Artificial intelligence (AI) has become a hot technology. Everyone has heard of it, although they still need to understand what it consists of fully. Sometimes it is presented as a magical solution to many problems, while in others, it is portrayed as an apocalyptic threat.
Javier G. Algarra, academic director of the Engineering and Sciences area at the U-tad University Center, analyzes and dismantles the six most widespread myths about the operation and capacity of this technology.

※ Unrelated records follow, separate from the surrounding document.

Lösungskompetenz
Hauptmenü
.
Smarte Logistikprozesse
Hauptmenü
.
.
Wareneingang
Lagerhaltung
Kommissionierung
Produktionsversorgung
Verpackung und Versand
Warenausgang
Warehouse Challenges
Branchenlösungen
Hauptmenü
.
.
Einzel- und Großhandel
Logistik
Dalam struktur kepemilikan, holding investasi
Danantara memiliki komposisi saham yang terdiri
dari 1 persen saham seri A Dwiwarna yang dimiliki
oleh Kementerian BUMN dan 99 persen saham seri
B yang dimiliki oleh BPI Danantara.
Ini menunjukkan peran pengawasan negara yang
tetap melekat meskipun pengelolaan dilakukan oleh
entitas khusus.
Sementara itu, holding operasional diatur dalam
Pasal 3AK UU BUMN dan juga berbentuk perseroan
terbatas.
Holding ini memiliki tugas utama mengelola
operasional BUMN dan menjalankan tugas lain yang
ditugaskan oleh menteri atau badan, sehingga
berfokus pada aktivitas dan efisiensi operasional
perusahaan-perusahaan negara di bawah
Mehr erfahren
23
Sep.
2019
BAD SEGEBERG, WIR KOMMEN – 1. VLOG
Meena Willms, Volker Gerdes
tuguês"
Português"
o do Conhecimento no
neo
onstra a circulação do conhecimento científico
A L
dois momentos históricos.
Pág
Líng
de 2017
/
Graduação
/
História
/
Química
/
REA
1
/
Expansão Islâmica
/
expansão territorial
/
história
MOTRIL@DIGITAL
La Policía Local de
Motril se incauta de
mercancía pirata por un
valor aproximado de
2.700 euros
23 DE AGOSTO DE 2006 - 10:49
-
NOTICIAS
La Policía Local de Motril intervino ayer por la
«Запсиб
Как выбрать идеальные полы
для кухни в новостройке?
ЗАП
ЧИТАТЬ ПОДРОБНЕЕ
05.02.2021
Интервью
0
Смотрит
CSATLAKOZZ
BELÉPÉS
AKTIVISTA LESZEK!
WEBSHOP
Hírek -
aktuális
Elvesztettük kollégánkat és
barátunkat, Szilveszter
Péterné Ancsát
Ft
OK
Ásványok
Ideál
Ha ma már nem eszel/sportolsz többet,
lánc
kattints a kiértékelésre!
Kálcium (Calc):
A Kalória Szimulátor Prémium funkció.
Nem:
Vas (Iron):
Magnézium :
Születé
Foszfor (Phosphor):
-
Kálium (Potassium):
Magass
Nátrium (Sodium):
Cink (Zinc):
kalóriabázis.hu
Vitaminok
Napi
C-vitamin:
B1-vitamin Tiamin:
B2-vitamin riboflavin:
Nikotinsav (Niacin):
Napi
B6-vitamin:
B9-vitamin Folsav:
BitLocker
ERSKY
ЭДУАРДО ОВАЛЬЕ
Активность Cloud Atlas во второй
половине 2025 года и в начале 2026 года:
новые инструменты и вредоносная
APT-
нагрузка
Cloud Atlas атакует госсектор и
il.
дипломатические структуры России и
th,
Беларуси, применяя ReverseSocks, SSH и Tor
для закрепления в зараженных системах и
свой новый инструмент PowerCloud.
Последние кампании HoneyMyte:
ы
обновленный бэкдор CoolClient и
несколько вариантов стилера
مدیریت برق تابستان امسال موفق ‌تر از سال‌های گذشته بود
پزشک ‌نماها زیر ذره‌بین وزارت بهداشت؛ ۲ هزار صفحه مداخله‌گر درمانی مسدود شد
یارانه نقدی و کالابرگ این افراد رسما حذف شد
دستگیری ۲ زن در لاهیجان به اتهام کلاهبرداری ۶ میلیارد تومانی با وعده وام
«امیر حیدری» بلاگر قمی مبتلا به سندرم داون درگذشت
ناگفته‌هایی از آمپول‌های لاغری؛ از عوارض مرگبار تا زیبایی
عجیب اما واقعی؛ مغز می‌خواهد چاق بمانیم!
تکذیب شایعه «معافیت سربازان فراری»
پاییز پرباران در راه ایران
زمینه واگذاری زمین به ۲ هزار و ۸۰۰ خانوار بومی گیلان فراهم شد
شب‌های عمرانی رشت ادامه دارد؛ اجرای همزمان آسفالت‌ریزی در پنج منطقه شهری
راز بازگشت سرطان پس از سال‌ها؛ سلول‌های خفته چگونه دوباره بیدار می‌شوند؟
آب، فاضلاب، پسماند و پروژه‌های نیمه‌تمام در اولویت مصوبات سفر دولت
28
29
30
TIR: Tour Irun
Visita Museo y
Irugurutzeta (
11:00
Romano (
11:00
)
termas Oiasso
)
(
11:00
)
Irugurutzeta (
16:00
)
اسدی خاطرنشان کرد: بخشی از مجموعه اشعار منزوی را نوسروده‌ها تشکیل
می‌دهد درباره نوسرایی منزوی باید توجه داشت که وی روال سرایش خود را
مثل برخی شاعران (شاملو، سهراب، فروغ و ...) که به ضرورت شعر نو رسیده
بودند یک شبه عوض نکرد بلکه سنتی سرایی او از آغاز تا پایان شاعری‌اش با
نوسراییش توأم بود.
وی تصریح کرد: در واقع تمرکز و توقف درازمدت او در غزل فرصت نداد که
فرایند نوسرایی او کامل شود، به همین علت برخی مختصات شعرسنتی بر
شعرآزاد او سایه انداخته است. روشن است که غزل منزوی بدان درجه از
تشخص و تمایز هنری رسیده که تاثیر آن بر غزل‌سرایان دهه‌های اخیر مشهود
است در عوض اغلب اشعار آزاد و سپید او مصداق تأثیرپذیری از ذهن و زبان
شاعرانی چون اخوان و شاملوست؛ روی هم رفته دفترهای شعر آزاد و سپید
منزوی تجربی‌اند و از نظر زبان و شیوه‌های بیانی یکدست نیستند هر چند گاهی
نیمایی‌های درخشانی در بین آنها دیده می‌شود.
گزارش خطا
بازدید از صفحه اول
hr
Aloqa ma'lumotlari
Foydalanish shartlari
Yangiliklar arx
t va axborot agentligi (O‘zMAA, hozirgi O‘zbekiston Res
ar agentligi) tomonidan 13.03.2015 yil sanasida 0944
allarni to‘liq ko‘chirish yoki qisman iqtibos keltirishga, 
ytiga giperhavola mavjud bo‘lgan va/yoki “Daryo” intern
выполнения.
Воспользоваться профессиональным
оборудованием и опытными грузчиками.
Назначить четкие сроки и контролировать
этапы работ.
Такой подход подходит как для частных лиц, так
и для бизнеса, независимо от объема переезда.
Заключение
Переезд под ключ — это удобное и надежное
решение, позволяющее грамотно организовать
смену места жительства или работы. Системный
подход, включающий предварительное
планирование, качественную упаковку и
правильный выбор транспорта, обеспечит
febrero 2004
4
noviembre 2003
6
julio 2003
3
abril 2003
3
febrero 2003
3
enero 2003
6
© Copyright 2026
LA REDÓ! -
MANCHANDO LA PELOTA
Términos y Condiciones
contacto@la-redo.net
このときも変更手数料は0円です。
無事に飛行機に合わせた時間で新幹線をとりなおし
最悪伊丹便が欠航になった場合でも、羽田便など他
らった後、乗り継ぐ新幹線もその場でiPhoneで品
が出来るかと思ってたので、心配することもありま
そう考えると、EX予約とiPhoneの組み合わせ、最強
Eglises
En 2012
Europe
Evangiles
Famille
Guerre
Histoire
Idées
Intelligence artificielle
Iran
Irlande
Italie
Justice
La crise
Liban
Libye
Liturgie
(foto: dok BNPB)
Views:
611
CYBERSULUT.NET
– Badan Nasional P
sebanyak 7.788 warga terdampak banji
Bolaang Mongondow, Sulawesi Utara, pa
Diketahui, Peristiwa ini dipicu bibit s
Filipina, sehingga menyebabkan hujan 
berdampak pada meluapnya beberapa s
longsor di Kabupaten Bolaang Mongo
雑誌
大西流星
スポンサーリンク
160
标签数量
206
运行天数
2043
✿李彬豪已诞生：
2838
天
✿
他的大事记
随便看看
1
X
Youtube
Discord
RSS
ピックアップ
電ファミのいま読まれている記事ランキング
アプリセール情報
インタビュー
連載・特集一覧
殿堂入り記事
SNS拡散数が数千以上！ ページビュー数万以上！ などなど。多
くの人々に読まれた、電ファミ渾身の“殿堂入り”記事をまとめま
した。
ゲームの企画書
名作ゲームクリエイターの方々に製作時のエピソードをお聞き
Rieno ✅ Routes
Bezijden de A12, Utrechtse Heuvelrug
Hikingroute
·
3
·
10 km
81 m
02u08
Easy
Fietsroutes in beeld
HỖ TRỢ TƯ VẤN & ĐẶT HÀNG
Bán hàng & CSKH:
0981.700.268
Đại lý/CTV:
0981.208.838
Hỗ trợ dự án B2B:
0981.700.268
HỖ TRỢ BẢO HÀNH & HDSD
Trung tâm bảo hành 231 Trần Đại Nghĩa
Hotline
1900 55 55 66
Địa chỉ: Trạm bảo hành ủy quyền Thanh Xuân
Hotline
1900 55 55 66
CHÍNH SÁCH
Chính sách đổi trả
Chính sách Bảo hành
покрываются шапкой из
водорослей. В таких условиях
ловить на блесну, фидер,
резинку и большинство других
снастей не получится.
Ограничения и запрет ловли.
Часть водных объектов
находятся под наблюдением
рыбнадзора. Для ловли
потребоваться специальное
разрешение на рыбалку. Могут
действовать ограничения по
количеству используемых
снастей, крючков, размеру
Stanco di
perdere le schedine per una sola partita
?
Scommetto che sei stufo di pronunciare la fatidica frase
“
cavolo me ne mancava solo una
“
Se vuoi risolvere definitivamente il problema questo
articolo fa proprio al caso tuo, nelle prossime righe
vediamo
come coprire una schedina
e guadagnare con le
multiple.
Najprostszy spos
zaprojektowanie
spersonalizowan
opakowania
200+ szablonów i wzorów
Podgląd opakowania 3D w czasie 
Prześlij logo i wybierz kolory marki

Artificial intelligence makes machines think, learn and act like humans
It’s not like that. Artificial intelligence was coined in 1956 to refer to the science of building computers, especially doing calculations. Its meaning has changed over time and with the evolution of technology, but the way a microprocessor works is very different from that of our brain.
It is not a mimetic reproduction of our reasoning, creativity, or affective capacity, and we are still a long way from being able to emulate them. However, some applications can show human behavior.
AI works for almost everything
Although its applications are multiple, AI has been successful in a few fields, but it is not universal. We all remember when in 1997, a machine defeated the world chess champion with a brute force option analysis application.
It works extraordinarily well to recognize images, which is the basis of the artificial vision of an autonomous car or automated medical diagnostic systems.
It is also useful for other recognition tasks, such as sounds. In recent years, tremendous progress has been made in automatic language translation. However, it still lacks creativity. You can generate realistic synthetic images, imitate the way of painting of the great masters, or even write seemingly perfect press articles.
AI can be sexist, racist, and insensitive
AI applications produce undesired results if they have been trained with partial data. For example, if we train a network to recognize images of dogs and then present it with a picture of a chocolate chip cupcake, it can indicate that it is a Chihuahua, as was the case in a very famous example.
This funny anecdote can turn into a nightmare if it is used to recognize people in search and capture. The examples show a much higher percentage of racial or physiognomic-type images than in the general population. AI needs a moral conscience but must apply it with criteria and evaluate each specific user’s risks.
Artificial intelligence uses artificial neurons to learn, and it is what is known as deep learning
Metaphors help communicate complex technical realities, but they can be misleading if taken literally. In 2022 “artificial intelligence” in any non-specialized press news is equivalent to an application based on neural networks, another metaphor. We are talking about a combination of simple mathematical functions loosely inspired by the electrical behavior of a neuron, which, back in the 50s, its inventor called “perceptrons.”
When we read that “an AI does this,” it should say that ‘the multitude of connections of an array of affine comparators with predefined activation functions have been configured by gradient descent to minimize the global error function.’ No one understands this, and it is much more attractive to say that he has “learned.” Regarding the depth of learning.
AI is going to do away with all repetitive jobs
This statement is true to a large extent, not because of its “intelligent” nature but because of the novelty of its operation, like many other technologies.
Machines replaced animal power at the beginning of the industrial revolution. The automobile swept away blacksmiths, horse breeders, and post houses, but in return, it created a new industry. AI will end jobs with low creativity, but in return, it will make others appear in which more skilled personnel are needed.
Intelligent machines will inevitably end up dominating the world
This dystopian vision has its origins in science fiction. In 2001 the HAL 9000 computer rebelled against the crew. In Terminator, robots took control of the planet after the supercomputer Skynet unleashed a nuclear war. The reality is that human beings do not need the help of machines to destroy our common home, as we demonstrate daily.
The AI will not kill us of its own free will since it has not. If you love these killer robot stories like us, it’s time to remember that they made the 1984 terminator movie forty years later. Nothing is missing to prove it.